Refinancing continues to be a hot topic. Many homeowners who are planning to stay in their homes for the long term are trying to find ways to lock in record low interest rates.
Some borrowers are running into qualification issues for the first times in their lives. They are discovering they do not have enough income to refinance the home they have occupied the past several years, even though the new loan comes with a lower interest rate. Loan representatives are reporting that their biggest challenge in the past 15 months has been explaining to existing customers that they “can’t even qualify for a mortgage under 5 percent.”
Others are upset because they are facing prepayment penalties on existing mortgages even though they have a flawless payment history and a terrific credit score.

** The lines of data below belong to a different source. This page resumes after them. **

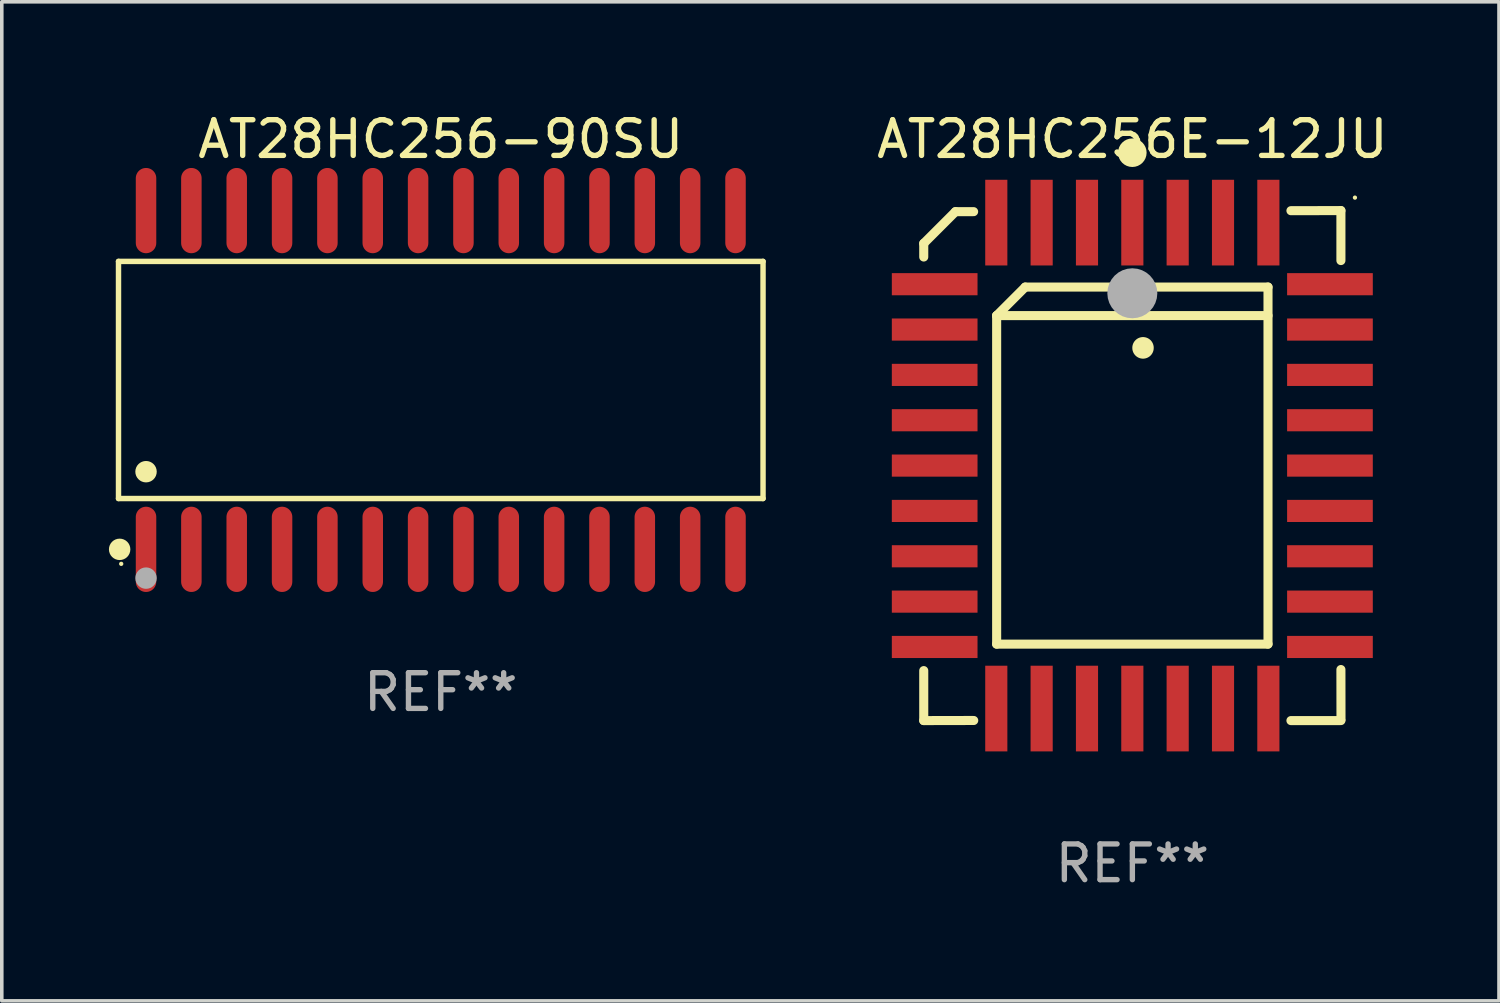
<source format=kicad_pcb>
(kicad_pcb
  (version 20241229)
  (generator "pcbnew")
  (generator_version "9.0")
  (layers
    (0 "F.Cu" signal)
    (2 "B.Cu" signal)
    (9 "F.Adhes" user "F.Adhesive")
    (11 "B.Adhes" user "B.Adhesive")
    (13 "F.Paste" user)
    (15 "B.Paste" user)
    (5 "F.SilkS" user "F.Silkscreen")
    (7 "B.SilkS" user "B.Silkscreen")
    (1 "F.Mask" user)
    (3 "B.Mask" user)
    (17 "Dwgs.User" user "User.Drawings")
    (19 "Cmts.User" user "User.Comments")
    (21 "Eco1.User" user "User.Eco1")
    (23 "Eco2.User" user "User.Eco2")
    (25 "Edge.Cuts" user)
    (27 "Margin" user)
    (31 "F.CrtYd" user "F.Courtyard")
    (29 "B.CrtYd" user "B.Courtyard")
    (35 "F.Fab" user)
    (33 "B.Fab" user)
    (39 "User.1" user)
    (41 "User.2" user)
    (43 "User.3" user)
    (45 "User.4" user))
  (footprint "AT28HC256E-12JU"
    (layer "F.Cu")
    (at 28.665 9.99)
    (property "Reference" "AT28HC256E-12JU" (at 0 -9.142 0) (layer "F.SilkS") (effects (font (size 1 1) (thickness 0.15))))
    (attr through_hole)
    (fp_line (start -5.843 5.742) (end -5.843 7.142) (stroke (width 0.254) (type solid)) (layer "F.SilkS"))
    (fp_line (start -5.843 7.142) (end -4.443 7.139) (stroke (width 0.254) (type solid)) (layer "F.SilkS"))
    (fp_line (start -5.843 -6.223) (end -4.954 -7.112) (stroke (width 0.254) (type solid)) (layer "F.SilkS"))
    (fp_line (start -5.843 -5.842) (end -5.843 -6.223) (stroke (width 0.254) (type solid)) (layer "F.SilkS"))
    (fp_line (start -4.954 -7.112) (end -4.446 -7.112) (stroke (width 0.254) (type solid)) (layer "F.SilkS"))
    (fp_line (start -3.801 -4.2) (end -3.001 -5) (stroke (width 0.254) (type solid)) (layer "F.SilkS"))
    (fp_line (start -3.801 -4.2) (end 3.799 -4.2) (stroke (width 0.254) (type solid)) (layer "F.SilkS"))
    (fp_line (start -3.801 5) (end -3.801 -4.2) (stroke (width 0.254) (type solid)) (layer "F.SilkS"))
    (fp_line (start -3.001 -5) (end 3.799 -5) (stroke (width 0.254) (type solid)) (layer "F.SilkS"))
    (fp_line (start 3.799 -5) (end 3.799 5) (stroke (width 0.254) (type solid)) (layer "F.SilkS"))
    (fp_line (start 3.799 5) (end -3.801 5) (stroke (width 0.254) (type solid)) (layer "F.SilkS"))
    (fp_line (start 4.441 7.142) (end 5.841 7.142) (stroke (width 0.254) (type solid)) (layer "F.SilkS"))
    (fp_line (start 5.841 -7.142) (end 4.441 -7.139) (stroke (width 0.254) (type solid)) (layer "F.SilkS"))
    (fp_line (start 5.841 -5.742) (end 5.841 -7.142) (stroke (width 0.254) (type solid)) (layer "F.SilkS"))
    (fp_line (start 5.843 7.112) (end 5.841 5.712) (stroke (width 0.254) (type solid)) (layer "F.SilkS"))
    (fp_arc (start 0.298285 -3.294387) (mid 0.298274 -3.296927) (end 0.298285 -3.299467) (stroke (width 0.6) (type solid)) (layer "F.SilkS"))
    (fp_circle (center -0.001 -8.763) (end 0.199 -8.763) (stroke (width 0.4) (type solid)) (fill no) (layer "F.SilkS"))
    (fp_circle (center 6.234 -7.505) (end 6.264 -7.505) (stroke (width 0.06) (type solid)) (fill no) (layer "F.SilkS"))
    (fp_circle (center -0.001 -4.826) (end 0.349 -4.826) (stroke (width 0.7) (type solid)) (fill no) (layer "F.Fab"))
    (fp_text user "REF**" (at 0 11.142 0) (layer "F.Fab") (effects (font (size 1 1) (thickness 0.15))))
    (pad "1" smd rect (at -0.001 -6.805 180) (size 0.62 2.4) (layers "F.Cu" "F.Mask" "F.Paste"))
    (pad "2" smd rect (at -1.271 -6.805 180) (size 0.62 2.4) (layers "F.Cu" "F.Mask" "F.Paste"))
    (pad "3" smd rect (at -2.541 -6.805 180) (size 0.62 2.4) (layers "F.Cu" "F.Mask" "F.Paste"))
    (pad "4" smd rect (at -3.811 -6.805 180) (size 0.62 2.4) (layers "F.Cu" "F.Mask" "F.Paste"))
    (pad "5" smd rect (at -5.537 -5.08 270) (size 0.62 2.4) (layers "F.Cu" "F.Mask" "F.Paste"))
    (pad "6" smd rect (at -5.537 -3.81 270) (size 0.62 2.4) (layers "F.Cu" "F.Mask" "F.Paste"))
    (pad "7" smd rect (at -5.537 -2.54 270) (size 0.62 2.4) (layers "F.Cu" "F.Mask" "F.Paste"))
    (pad "8" smd rect (at -5.537 -1.27 270) (size 0.62 2.4) (layers "F.Cu" "F.Mask" "F.Paste"))
    (pad "9" smd rect (at -5.537 0.000127 270) (size 0.62 2.4) (layers "F.Cu" "F.Mask" "F.Paste"))
    (pad "10" smd rect (at -5.537 1.27 270) (size 0.62 2.4) (layers "F.Cu" "F.Mask" "F.Paste"))
    (pad "11" smd rect (at -5.537 2.54 270) (size 0.62 2.4) (layers "F.Cu" "F.Mask" "F.Paste"))
    (pad "12" smd rect (at -5.537 3.81 270) (size 0.62 2.4) (layers "F.Cu" "F.Mask" "F.Paste"))
    (pad "13" smd rect (at -5.537 5.08 270) (size 0.62 2.4) (layers "F.Cu" "F.Mask" "F.Paste"))
    (pad "14" smd rect (at -3.811 6.805) (size 0.62 2.4) (layers "F.Cu" "F.Mask" "F.Paste"))
    (pad "15" smd rect (at -2.541 6.805) (size 0.62 2.4) (layers "F.Cu" "F.Mask" "F.Paste"))
    (pad "16" smd rect (at -1.271 6.805) (size 0.62 2.4) (layers "F.Cu" "F.Mask" "F.Paste"))
    (pad "17" smd rect (at -0.001 6.805) (size 0.62 2.4) (layers "F.Cu" "F.Mask" "F.Paste"))
    (pad "18" smd rect (at 1.269 6.805) (size 0.62 2.4) (layers "F.Cu" "F.Mask" "F.Paste"))
    (pad "19" smd rect (at 2.539 6.805) (size 0.62 2.4) (layers "F.Cu" "F.Mask" "F.Paste"))
    (pad "20" smd rect (at 3.809 6.805) (size 0.62 2.4) (layers "F.Cu" "F.Mask" "F.Paste"))
    (pad "21" smd rect (at 5.534 5.08 90) (size 0.62 2.4) (layers "F.Cu" "F.Mask" "F.Paste"))
    (pad "22" smd rect (at 5.534 3.81 90) (size 0.62 2.4) (layers "F.Cu" "F.Mask" "F.Paste"))
    (pad "23" smd rect (at 5.534 2.54 90) (size 0.62 2.4) (layers "F.Cu" "F.Mask" "F.Paste"))
    (pad "24" smd rect (at 5.534 1.27 90) (size 0.62 2.4) (layers "F.Cu" "F.Mask" "F.Paste"))
    (pad "25" smd rect (at 5.534 0.000127 90) (size 0.62 2.4) (layers "F.Cu" "F.Mask" "F.Paste"))
    (pad "26" smd rect (at 5.534 -1.27 90) (size 0.62 2.4) (layers "F.Cu" "F.Mask" "F.Paste"))
    (pad "27" smd rect (at 5.534 -2.54 90) (size 0.62 2.4) (layers "F.Cu" "F.Mask" "F.Paste"))
    (pad "28" smd rect (at 5.534 -3.81 90) (size 0.62 2.4) (layers "F.Cu" "F.Mask" "F.Paste"))
    (pad "29" smd rect (at 5.534 -5.08 90) (size 0.62 2.4) (layers "F.Cu" "F.Mask" "F.Paste"))
    (pad "30" smd rect (at 3.809 -6.805) (size 0.62 2.4) (layers "F.Cu" "F.Mask" "F.Paste"))
    (pad "31" smd rect (at 2.539 -6.805) (size 0.62 2.4) (layers "F.Cu" "F.Mask" "F.Paste"))
    (pad "32" smd rect (at 1.269 -6.805) (size 0.62 2.4) (layers "F.Cu" "F.Mask" "F.Paste")))
  (footprint "AT28HC256-90SU"
    (layer "F.Cu")
    (at 9.295 7.592)
    (property "Reference" "AT28HC256-90SU" (at 0 -6.744 0) (layer "F.SilkS") (effects (font (size 1 1) (thickness 0.15))))
    (attr through_hole)
    (fp_line (start -9.026 -3.321) (end 9.026 -3.321) (stroke (width 0.152) (type solid)) (layer "F.SilkS"))
    (fp_line (start -9.026 3.321) (end -9.026 -3.321) (stroke (width 0.152) (type solid)) (layer "F.SilkS"))
    (fp_line (start 9.026 -3.321) (end 9.026 3.321) (stroke (width 0.152) (type solid)) (layer "F.SilkS"))
    (fp_line (start 9.026 3.321) (end -9.026 3.321) (stroke (width 0.152) (type solid)) (layer "F.SilkS"))
    (fp_circle (center -8.994 4.744) (end -8.844 4.744) (stroke (width 0.3) (type solid)) (fill no) (layer "F.SilkS"))
    (fp_circle (center -8.95 5.15) (end -8.92 5.15) (stroke (width 0.06) (type solid)) (fill no) (layer "F.SilkS"))
    (fp_circle (center -8.255 2.569) (end -8.105 2.569) (stroke (width 0.3) (type solid)) (fill no) (layer "F.SilkS"))
    (fp_circle (center -8.255 5.55) (end -8.105 5.55) (stroke (width 0.3) (type solid)) (fill no) (layer "F.Fab"))
    (fp_text user "REF**" (at 0 8.744 0) (layer "F.Fab") (effects (font (size 1 1) (thickness 0.15))))
    (pad "1" smd oval (at -8.255 4.744) (size 0.574 2.388) (layers "F.Cu" "F.Mask" "F.Paste"))
    (pad "2" smd oval (at -6.985 4.744) (size 0.574 2.388) (layers "F.Cu" "F.Mask" "F.Paste"))
    (pad "3" smd oval (at -5.715 4.744) (size 0.574 2.388) (layers "F.Cu" "F.Mask" "F.Paste"))
    (pad "4" smd oval (at -4.445 4.744) (size 0.574 2.388) (layers "F.Cu" "F.Mask" "F.Paste"))
    (pad "5" smd oval (at -3.175 4.744) (size 0.574 2.388) (layers "F.Cu" "F.Mask" "F.Paste"))
    (pad "6" smd oval (at -1.905 4.744) (size 0.574 2.388) (layers "F.Cu" "F.Mask" "F.Paste"))
    (pad "7" smd oval (at -0.635 4.744) (size 0.574 2.388) (layers "F.Cu" "F.Mask" "F.Paste"))
    (pad "8" smd oval (at 0.635 4.744) (size 0.574 2.388) (layers "F.Cu" "F.Mask" "F.Paste"))
    (pad "9" smd oval (at 1.905 4.744) (size 0.574 2.388) (layers "F.Cu" "F.Mask" "F.Paste"))
    (pad "10" smd oval (at 3.175 4.744) (size 0.574 2.388) (layers "F.Cu" "F.Mask" "F.Paste"))
    (pad "11" smd oval (at 4.445 4.744) (size 0.574 2.388) (layers "F.Cu" "F.Mask" "F.Paste"))
    (pad "12" smd oval (at 5.715 4.744) (size 0.574 2.388) (layers "F.Cu" "F.Mask" "F.Paste"))
    (pad "13" smd oval (at 6.985 4.744) (size 0.574 2.388) (layers "F.Cu" "F.Mask" "F.Paste"))
    (pad "14" smd oval (at 8.255 4.744) (size 0.574 2.388) (layers "F.Cu" "F.Mask" "F.Paste"))
    (pad "15" smd oval (at 8.255 -4.744) (size 0.574 2.388) (layers "F.Cu" "F.Mask" "F.Paste"))
    (pad "16" smd oval (at 6.985 -4.744) (size 0.574 2.388) (layers "F.Cu" "F.Mask" "F.Paste"))
    (pad "17" smd oval (at 5.715 -4.744) (size 0.574 2.388) (layers "F.Cu" "F.Mask" "F.Paste"))
    (pad "18" smd oval (at 4.445 -4.744) (size 0.574 2.388) (layers "F.Cu" "F.Mask" "F.Paste"))
    (pad "19" smd oval (at 3.175 -4.744) (size 0.574 2.388) (layers "F.Cu" "F.Mask" "F.Paste"))
    (pad "20" smd oval (at 1.905 -4.744) (size 0.574 2.388) (layers "F.Cu" "F.Mask" "F.Paste"))
    (pad "21" smd oval (at 0.635 -4.744) (size 0.574 2.388) (layers "F.Cu" "F.Mask" "F.Paste"))
    (pad "22" smd oval (at -0.635 -4.744) (size 0.574 2.388) (layers "F.Cu" "F.Mask" "F.Paste"))
    (pad "23" smd oval (at -1.905 -4.744) (size 0.574 2.388) (layers "F.Cu" "F.Mask" "F.Paste"))
    (pad "24" smd oval (at -3.175 -4.744) (size 0.574 2.388) (layers "F.Cu" "F.Mask" "F.Paste"))
    (pad "25" smd oval (at -4.445 -4.744) (size 0.574 2.388) (layers "F.Cu" "F.Mask" "F.Paste"))
    (pad "26" smd oval (at -5.715 -4.744) (size 0.574 2.388) (layers "F.Cu" "F.Mask" "F.Paste"))
    (pad "27" smd oval (at -6.985 -4.744) (size 0.574 2.388) (layers "F.Cu" "F.Mask" "F.Paste"))
    (pad "28" smd oval (at -8.255 -4.744) (size 0.574 2.388) (layers "F.Cu" "F.Mask" "F.Paste")))
  (gr_rect
    (start -3 -3)
    (end 38.933 24.981)
    (stroke (width 0.1) (type default))
    (fill no)
    (layer "Edge.Cuts")))
</source>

A different wrinkle surfaced recently when a reader brought up an issue that we have not explored for years. She had purchased a home with the proceeds from her previous home plus a small balance that was financed by the owner. She had planned to pay the small balance off within three years and save some interest money but was shocked to discover the loan structure – “the rule of 78s” – did not allow any savings.
Lenders frequently used the rule of 78s for personal loans and auto loans because it’s quick and simple to apply to a prepaid loan. The rule of 78s is only a problem for someone who decides to pay off a loan before the agreed upon term of the loan. In this case, the owner of the home was a retired car dealer and opted to employ the loan method on the woman’s loan.
When lenders use the rule of 78s, they distribute the total finance charge over all payments but charge more interest early in the loan term and less later, compared with other methods such as simple interest. Mortgage interest is also front-loaded, but a prepayment penalty is not automatically built into the payment system like it is with the rule of 78s.
The rule of 78s, also called the sum of digits method, gets its name because the sum of digits 1 through 12, the months in a one-year loan, is 78.
Here’s how the rule of 78s works for a 12-month loan: You pay 12/78 of the total finance charge the first month, 11/78 the second month, 10/78 the third month, and so on. The rule of 78s applies the same way for long-term loans. For example, a 24-month loan – where the sum of the digits for months one through 24 is 300 – would have a first month’s interest of 24/300, second month’s interest of 23/300, and 22/300 for the third month. Interest on a 36-month loan would be broken into 666 parts. In contrast, credit unions traditionally charge simple interest on a declining balance. This method assesses interest only for the period that you use the money. With both loan calculation methods, each monthly payment is part principal and part interest. The rule of 78s assigns more interest to early payments than does the simple interest approach.
Why should you care? It can cost you if you’re thinking about paying off – or refinancing – a rule of 78s loan before it matures. The rule of 78s is a method for refunding unearned interest when an installment loan is paid off before maturity.
In the end, if the loan is not prepaid and held for the full term, there is no loss to the borrower whether the loan is set up for the rule of 78s or simple interest. The borrower gets snagged with the rule of 78s because it accelerates the interest recognition by assuming you will pay the total contracted interest, which favors the lender if you prepay. Therefore, it’s a hidden prepayment penalty.
Not sure if your loan uses the rule of 78s? Look at your Truth in Lending disclosure. If you see a phrase like “you will not be entitled to any rebate of part of the finance charge if you prepay,” ask the lender if it computes interest using the rule of 78s.
A private party probably will not supply you with a Truth in Lending sheet. While there’s only a remote chance you cannot prepay the balance without a penalty, always ask and require the party to discuss the prepayment possibilities.